Species of gastropod

Amphissa bicolor is a species of sea snail, a marine gastropod mollusc in the family Columbellidae, the dove snails.

==Description==
The length of the shell attains 14 mm its diameter 8 mm.

(Original description) The shell is small and solid, appearing pale with brown bands and possessing six convex whorls. The protoconch is eroded in the specimens, and the suture is distinct and not appressed. The whorls are full, with 11 to 13 narrow, rounded ribs extending nearly from suture to suture. The spiral sculpture consists of numerous flattened, strap-like cinguli separated by subequal, channeled, shallow interspaces. The epidermis is thin and yellowish. The color of the shell is pale straw with a brownish base and a brown band extending from the periphery halfway back to the suture. The aperture is about equal to the spire, with the penultimate rib behind it a little swollen. The columella is slender, polished white with little callus; the siphonal canal is wide, short, and recurved. The outer lip is simple, slightly reflected, and not lirate inside.

§ **Supplied data**
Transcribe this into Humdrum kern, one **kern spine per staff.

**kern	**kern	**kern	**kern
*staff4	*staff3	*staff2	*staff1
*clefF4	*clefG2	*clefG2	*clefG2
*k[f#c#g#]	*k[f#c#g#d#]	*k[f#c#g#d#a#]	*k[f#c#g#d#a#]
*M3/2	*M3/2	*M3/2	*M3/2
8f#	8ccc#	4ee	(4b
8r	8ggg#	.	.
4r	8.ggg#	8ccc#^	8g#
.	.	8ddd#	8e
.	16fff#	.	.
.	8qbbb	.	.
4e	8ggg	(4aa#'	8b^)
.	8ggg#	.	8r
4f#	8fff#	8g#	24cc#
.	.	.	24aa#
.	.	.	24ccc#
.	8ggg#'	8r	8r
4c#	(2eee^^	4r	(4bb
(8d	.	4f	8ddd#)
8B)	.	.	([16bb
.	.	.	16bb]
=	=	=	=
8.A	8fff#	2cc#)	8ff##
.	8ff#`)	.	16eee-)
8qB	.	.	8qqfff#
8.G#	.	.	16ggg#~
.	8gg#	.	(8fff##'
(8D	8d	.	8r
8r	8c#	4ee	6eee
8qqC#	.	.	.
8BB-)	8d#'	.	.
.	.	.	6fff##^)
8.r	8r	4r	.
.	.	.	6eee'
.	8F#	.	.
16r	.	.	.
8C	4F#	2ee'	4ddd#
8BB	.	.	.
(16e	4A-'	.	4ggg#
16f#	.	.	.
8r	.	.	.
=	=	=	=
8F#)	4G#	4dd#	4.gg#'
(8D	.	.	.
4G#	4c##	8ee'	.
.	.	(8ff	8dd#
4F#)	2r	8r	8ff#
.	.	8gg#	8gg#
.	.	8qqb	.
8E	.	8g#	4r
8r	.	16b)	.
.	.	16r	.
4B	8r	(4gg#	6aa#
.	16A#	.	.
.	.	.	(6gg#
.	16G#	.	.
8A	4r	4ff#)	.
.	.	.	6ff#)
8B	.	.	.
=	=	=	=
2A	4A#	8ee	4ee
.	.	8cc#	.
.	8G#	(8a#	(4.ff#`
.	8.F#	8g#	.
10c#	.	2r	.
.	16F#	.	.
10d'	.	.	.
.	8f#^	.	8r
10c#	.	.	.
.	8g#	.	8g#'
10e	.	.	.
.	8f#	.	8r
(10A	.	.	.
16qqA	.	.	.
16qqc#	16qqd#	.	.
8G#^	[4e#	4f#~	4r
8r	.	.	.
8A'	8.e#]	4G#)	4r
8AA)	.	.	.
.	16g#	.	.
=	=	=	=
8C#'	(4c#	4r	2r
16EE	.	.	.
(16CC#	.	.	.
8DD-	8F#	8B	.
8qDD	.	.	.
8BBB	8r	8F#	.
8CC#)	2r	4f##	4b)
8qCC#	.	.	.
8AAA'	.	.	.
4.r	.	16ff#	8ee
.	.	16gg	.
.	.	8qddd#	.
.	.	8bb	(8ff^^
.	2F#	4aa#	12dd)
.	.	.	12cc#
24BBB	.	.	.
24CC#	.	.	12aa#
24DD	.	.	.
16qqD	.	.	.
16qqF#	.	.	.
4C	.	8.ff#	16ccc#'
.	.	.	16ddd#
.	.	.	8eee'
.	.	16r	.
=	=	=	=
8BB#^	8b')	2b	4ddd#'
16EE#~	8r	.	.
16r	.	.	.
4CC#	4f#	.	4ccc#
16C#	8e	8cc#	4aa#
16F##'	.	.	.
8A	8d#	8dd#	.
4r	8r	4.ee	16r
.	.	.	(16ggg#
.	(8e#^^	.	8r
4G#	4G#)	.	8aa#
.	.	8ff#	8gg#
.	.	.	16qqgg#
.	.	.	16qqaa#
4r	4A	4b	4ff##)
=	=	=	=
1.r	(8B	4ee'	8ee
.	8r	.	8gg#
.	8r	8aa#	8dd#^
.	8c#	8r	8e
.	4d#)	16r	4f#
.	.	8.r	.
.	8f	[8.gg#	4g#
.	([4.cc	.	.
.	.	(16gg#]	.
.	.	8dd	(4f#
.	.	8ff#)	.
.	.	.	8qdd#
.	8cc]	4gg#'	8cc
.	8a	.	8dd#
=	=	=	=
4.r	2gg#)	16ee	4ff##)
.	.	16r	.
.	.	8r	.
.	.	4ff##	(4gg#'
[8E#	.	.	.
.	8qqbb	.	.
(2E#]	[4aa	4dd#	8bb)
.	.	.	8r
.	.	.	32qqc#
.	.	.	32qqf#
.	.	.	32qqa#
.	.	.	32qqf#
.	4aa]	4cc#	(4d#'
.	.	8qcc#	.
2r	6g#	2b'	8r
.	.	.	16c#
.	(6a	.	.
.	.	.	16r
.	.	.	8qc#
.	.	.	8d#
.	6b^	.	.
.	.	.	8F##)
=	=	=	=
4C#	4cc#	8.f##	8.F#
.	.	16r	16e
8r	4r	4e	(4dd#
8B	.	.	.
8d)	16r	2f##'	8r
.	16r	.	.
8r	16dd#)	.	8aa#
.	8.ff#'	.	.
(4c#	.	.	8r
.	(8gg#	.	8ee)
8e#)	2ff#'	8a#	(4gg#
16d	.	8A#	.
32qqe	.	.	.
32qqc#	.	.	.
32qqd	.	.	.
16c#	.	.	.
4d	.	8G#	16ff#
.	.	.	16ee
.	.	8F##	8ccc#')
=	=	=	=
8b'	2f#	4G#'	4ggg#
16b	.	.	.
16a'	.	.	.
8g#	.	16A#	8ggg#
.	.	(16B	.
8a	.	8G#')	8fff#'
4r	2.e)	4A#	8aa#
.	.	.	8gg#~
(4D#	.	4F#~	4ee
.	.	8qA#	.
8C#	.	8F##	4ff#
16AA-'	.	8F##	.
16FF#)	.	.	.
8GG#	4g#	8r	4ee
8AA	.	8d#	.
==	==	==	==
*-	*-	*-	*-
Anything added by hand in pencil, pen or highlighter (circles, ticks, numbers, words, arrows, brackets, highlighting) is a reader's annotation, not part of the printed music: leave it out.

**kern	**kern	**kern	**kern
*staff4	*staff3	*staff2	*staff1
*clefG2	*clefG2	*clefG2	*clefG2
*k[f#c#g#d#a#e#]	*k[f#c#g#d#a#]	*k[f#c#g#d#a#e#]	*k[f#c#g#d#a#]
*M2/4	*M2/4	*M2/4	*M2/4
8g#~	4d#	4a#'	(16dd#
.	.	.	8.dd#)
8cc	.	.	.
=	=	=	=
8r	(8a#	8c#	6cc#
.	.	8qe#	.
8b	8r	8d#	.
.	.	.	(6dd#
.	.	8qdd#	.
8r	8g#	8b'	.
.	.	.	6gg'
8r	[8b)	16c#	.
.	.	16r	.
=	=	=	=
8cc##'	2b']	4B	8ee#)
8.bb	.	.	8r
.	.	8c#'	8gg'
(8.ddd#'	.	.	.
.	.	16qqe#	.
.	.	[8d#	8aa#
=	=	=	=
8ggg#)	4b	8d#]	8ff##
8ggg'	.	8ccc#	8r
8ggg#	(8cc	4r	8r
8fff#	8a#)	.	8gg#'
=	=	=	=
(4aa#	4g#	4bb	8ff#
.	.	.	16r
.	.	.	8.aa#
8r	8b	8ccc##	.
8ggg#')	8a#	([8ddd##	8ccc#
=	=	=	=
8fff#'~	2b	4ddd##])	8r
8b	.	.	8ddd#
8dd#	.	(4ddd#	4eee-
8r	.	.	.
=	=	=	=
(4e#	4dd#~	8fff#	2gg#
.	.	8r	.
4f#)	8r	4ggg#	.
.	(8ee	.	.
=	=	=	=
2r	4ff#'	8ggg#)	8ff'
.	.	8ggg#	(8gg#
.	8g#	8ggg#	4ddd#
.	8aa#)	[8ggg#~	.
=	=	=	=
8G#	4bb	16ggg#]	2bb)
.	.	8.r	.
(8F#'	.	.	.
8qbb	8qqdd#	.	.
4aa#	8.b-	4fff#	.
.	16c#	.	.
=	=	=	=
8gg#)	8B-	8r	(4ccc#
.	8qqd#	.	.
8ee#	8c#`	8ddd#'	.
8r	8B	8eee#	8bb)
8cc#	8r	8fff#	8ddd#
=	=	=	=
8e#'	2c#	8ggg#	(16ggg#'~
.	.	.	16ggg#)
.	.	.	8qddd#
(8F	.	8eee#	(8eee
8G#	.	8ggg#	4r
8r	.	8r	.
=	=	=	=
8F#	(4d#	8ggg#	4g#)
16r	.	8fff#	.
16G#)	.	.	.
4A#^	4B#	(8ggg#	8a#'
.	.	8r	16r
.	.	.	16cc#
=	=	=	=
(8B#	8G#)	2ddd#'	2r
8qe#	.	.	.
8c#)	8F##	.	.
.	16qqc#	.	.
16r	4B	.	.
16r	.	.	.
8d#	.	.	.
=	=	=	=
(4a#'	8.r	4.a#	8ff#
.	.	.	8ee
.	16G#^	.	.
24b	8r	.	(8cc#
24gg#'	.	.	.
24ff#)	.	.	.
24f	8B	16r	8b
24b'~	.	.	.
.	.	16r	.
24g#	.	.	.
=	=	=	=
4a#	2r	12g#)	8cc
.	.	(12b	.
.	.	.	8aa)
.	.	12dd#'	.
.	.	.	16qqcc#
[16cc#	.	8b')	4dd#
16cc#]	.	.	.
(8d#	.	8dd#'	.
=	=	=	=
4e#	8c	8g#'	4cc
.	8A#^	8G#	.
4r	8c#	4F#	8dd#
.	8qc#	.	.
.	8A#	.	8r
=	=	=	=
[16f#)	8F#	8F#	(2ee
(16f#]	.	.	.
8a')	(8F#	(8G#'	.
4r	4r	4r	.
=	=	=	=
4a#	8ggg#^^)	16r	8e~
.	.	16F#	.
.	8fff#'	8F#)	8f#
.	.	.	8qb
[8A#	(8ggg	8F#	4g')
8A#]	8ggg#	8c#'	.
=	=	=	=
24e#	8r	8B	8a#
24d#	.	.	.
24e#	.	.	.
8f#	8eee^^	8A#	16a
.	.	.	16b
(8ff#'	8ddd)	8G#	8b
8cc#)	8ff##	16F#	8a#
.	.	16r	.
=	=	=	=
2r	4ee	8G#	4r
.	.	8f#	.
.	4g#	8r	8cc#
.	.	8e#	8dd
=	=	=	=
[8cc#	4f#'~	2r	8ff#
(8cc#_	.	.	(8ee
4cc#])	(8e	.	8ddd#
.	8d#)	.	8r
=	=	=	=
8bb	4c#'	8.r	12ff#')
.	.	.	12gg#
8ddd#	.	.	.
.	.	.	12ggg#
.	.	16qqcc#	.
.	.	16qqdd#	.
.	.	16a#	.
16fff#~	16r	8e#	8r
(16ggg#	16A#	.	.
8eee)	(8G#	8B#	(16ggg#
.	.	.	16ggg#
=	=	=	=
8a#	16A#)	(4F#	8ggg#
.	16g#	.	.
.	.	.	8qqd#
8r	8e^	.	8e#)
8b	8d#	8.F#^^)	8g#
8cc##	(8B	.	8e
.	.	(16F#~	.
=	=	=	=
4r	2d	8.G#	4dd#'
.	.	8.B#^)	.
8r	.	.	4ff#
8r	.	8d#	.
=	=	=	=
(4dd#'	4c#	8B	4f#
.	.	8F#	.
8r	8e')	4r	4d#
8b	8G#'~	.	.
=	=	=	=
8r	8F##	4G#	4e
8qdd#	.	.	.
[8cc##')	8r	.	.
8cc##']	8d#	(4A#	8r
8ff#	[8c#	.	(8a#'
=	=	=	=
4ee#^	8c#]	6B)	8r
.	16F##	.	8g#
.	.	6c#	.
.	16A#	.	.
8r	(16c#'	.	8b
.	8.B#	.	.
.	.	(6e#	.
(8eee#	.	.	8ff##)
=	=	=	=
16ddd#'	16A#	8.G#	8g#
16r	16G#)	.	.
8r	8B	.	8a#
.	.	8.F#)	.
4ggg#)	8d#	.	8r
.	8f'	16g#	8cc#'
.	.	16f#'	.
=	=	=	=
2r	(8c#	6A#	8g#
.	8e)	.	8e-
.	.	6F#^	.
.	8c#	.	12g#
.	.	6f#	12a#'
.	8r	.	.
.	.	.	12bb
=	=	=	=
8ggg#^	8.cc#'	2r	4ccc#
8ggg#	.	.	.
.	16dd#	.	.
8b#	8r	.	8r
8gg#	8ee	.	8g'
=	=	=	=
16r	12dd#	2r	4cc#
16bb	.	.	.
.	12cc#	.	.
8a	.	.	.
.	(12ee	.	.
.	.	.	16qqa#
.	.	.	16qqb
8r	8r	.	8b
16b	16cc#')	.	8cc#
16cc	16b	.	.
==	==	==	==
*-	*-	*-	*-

§ **Work request 1**
In the Amphissa bicolor text, reproduce the part that opens with the words containing "(Original description) The" and closes with "not lirate inside.", changing "pale straw" to "pale cream".
§ **Work request 2**
According to the Amphissa bicolor text, how many ribs are on the whorls?

§ **Solution 1**
(Original description) The shell is small and solid, appearing pale with brown bands and possessing six convex whorls. The protoconch is eroded in the specimens, and the suture is distinct and not appressed. The whorls are full, with 11 to 13 narrow, rounded ribs extending nearly from suture to suture. The spiral sculpture consists of numerous flattened, strap-like cinguli separated by subequal, channeled, shallow interspaces. The epidermis is thin and yellowish. The color of the shell is pale cream with a brownish base and a brown band extending from the periphery halfway back to the suture. The aperture is about equal to the spire, with the penultimate rib behind it a little swollen. The columella is slender, polished white with little callus; the siphonal canal is wide, short, and recurved. The outer lip is simple, slightly reflected, and not lirate inside.

§ **Solution 2**
11 to 13 narrow, rounded ribs.